#### Selected text:
--------------------
ARTICLE VII: Royalties
derived by a resident of a Contracting State from sources in the other
territory may be taxed only in that other territory.
In this Article, the term
"Royalty" means any royalty or other like amount received as
consideration for the right to use copyrights, artistic or scientific works,
cinematographic films, patents, models, designs, plans, secret processes or
formulae, trade-marks and other like property or rights, but does not include
any royalty or other like amount in respect of the operation of mines, quarries
or other natural resources.
ARTICLE VIII: Dividends
paid by a company which is a resident of a Contracting State to a resident of
the other territory may be taxed only in the first-mentioned territory.
ARTICLE IX: Interest on
bonds, securities, notes, debentures or any other form of indebtedness, derived
by a resident of a Contracting State from sources in the other territory may be
taxed only in that other territory.
ARTICLE X: Income from
immovable property may be taxed only in the territory in which the property is
situated. For this purpose any rent or royalty or other income derived from the
operation of a mine, quarry or any other place of extraction of natural
resources shall be regarded as income from immovable property.
ARTICLE XI: Capital gains
derived from the sale, exchange or transfer of a capital asset, whether movable
or immovable, may be taxed only in the territory in which the capital asset is
situated at the time of such sale, exchange or transfer.
ARTICLE XII:
(1) Remuneration other than pensions and
annuities, paid in Greece for services rendered therein out of public funds of
India shall not be taxed in Greece unless the payment is made to a citizen of
Greece.
(2) Remuneration other than pensions and
annuities, paid in India for services rendered therein out of public funds
of Greece shall not be taxed in India
unless the payment is made to a citizen of India.
(3) The provisions of paragraphs (1) and (2)
of this Article shall not apply to payments in respect of services in
connection with any trade or business carried on by either of the Contracting
Parties or political sub-divisions thereof for purposes of profit.
(4) The provisions of paragraphs (1) and (2)
of this Article shall also apply to remuneration other than pensions and
annuities paid by the Reserve Bank of India, the Public Railways Authorities
and the Postal Administration of India and by the Bank of Greece, Greek State
Railways and the Greek Postal and Telegraphic Administration.
ARTICLE XIII: Any pension
or annuity derived by a resident of a Contracting State from sources in the
other territory may be taxed only in that other territory.
ARTICLE XIV:
(1) Profits or remuneration for professional
services or for services as an employee (including services as a director)
performed in one of the territories by an individual who is a resident of the
other territory may be taxed only in the territory in which such services are
performed.
(2) An individual who is a resident of India
shall not be taxed in Greece on profits or remuneration referred to in
paragraph (1) if--
(a) he is temporarily present in Greece for
a period or periods not exceeding in the aggregate 183 days during the calendar
year immediately preceding the relevant fiscal year,
(b) the
services are performed for or on behalf of a resident of India,
(c) the
profits or remuneration are subject to Indian tax, and
(d) the profits or remuneration are not
deducted in computing the profits of an enterprise chargeable to Greek tax.
--------------------
Stored data
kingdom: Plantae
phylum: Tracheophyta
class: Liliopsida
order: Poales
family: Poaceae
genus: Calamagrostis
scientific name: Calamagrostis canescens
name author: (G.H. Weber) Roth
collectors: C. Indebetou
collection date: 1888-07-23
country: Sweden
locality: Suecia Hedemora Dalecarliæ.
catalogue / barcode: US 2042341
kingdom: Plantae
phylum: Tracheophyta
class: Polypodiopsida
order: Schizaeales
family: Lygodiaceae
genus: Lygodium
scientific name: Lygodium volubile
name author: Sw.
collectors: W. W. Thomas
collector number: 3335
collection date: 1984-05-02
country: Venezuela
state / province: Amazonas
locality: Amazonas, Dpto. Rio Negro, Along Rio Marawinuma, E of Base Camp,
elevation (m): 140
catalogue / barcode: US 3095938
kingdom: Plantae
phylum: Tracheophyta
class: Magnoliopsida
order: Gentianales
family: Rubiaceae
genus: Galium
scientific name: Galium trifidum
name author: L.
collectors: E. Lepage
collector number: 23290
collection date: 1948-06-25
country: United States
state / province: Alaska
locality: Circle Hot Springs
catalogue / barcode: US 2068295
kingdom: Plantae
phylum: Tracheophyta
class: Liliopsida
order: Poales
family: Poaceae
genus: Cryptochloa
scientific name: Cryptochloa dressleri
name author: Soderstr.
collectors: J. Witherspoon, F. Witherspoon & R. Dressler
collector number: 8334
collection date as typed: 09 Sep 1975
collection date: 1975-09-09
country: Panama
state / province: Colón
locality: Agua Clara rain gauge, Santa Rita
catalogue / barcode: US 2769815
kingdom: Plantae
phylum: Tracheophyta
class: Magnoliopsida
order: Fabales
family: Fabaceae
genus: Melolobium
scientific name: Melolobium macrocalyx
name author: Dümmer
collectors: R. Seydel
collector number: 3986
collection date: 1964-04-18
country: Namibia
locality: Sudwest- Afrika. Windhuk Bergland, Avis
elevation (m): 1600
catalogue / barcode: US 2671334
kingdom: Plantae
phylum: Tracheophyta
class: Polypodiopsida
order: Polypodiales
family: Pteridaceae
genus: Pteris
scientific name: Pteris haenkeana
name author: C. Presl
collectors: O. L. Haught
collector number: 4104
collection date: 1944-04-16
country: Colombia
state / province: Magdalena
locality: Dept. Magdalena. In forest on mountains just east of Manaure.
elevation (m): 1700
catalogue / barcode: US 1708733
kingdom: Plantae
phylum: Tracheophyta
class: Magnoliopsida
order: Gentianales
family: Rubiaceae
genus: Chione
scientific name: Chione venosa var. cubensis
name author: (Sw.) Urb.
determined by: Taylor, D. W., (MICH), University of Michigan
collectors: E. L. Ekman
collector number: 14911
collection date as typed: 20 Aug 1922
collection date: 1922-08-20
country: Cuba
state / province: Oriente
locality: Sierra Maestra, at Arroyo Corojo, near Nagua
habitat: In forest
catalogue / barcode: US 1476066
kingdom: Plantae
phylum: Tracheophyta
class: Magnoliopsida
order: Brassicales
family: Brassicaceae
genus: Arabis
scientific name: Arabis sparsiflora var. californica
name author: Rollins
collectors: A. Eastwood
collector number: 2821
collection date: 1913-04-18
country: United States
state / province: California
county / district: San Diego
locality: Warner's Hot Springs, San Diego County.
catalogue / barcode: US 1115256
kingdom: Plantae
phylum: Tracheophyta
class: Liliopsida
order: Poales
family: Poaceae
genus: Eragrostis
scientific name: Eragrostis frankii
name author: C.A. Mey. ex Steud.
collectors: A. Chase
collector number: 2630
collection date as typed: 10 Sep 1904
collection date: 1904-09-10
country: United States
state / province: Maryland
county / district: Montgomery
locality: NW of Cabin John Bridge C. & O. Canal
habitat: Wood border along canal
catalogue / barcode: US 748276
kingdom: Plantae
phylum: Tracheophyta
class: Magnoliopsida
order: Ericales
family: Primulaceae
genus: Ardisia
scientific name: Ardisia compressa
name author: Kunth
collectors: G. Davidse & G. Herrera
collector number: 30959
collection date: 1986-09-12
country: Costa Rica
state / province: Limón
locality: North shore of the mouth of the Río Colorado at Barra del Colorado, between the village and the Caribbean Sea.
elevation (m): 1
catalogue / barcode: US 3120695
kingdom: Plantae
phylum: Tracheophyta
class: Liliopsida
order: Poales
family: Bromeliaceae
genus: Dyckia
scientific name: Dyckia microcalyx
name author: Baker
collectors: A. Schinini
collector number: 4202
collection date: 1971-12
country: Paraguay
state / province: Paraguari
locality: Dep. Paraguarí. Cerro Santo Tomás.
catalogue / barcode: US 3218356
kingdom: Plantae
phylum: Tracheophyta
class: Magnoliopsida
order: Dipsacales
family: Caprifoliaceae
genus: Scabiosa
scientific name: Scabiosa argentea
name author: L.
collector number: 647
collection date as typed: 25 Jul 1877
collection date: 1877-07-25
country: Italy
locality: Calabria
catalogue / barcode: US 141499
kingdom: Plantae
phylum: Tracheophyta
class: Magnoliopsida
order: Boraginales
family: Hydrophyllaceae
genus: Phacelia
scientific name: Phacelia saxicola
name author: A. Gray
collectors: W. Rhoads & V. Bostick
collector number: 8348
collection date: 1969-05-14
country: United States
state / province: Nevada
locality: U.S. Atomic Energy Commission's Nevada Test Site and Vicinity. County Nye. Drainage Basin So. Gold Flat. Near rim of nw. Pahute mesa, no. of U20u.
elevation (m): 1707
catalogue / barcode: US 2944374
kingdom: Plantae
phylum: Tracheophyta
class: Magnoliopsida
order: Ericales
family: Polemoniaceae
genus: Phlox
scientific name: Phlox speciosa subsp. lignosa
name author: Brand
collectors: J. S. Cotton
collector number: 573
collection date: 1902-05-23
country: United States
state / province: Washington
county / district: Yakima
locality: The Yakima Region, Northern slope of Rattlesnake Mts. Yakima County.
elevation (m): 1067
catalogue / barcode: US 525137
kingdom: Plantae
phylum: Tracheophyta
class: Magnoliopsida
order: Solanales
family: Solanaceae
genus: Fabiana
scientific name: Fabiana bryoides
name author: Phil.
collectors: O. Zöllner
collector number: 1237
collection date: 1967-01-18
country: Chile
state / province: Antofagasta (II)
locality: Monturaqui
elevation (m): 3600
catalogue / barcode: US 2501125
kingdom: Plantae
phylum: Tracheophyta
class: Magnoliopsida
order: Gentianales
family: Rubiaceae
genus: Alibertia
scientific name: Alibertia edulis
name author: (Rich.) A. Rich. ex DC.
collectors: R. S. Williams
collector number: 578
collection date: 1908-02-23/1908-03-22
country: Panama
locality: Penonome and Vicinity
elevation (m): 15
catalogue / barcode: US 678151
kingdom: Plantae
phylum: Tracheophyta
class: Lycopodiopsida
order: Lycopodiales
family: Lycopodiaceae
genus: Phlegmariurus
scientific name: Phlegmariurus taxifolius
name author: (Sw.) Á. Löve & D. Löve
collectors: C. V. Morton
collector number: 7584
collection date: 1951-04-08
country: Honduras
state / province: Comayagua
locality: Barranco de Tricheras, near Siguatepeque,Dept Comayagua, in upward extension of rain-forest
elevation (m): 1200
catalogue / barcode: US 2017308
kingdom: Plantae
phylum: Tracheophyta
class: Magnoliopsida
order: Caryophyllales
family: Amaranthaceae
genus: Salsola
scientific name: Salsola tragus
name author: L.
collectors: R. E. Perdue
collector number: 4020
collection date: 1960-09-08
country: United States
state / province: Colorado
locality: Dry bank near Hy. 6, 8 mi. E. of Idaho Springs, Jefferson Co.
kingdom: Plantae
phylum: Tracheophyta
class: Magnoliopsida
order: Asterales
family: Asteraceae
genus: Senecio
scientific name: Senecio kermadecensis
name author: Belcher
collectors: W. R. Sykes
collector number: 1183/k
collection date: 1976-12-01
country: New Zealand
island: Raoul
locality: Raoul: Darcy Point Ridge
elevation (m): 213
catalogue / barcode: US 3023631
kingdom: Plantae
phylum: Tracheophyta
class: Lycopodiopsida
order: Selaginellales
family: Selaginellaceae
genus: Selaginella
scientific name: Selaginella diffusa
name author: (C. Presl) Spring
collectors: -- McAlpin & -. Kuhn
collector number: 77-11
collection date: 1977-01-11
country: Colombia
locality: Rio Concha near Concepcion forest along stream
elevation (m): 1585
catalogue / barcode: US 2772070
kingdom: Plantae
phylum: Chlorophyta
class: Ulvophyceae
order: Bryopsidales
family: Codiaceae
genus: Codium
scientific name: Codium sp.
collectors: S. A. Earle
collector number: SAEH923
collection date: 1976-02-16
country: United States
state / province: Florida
--------------------
#### Written task A:
Answer these from the tax treaty excerpt:
(i) Under Article X, in which territory may income from immovable property be taxed?
(ii) Under Article XI, the location of the capital asset at what time determines where capital gains may be taxed?
(iii) In Article XIV, paragraph (2)(a), what is the aggregate number of days that a period or periods of temporary presence in Greece must not exceed?
#### Written task B:
Repeat the tax treaty excerpt word for word, everything from "(2) Remuneration other" down to "(4) The provisions of paragraphs (1) and (2)".

#### Full output A:
(i) Only in the territory in which the property is situated.
(ii) At the time of such sale, exchange or transfer.
(iii) 183 days.

#### Full output B:
(2) Remuneration other than pensions and
annuities, paid in India for services rendered therein out of public funds
of Greece shall not be taxed in India
unless the payment is made to a citizen of India.
(3) The provisions of paragraphs (1) and (2)
of this Article shall not apply to payments in respect of services in
connection with any trade or business carried on by either of the Contracting
Parties or political sub-divisions thereof for purposes of profit.
(4) The provisions of paragraphs (1) and (2)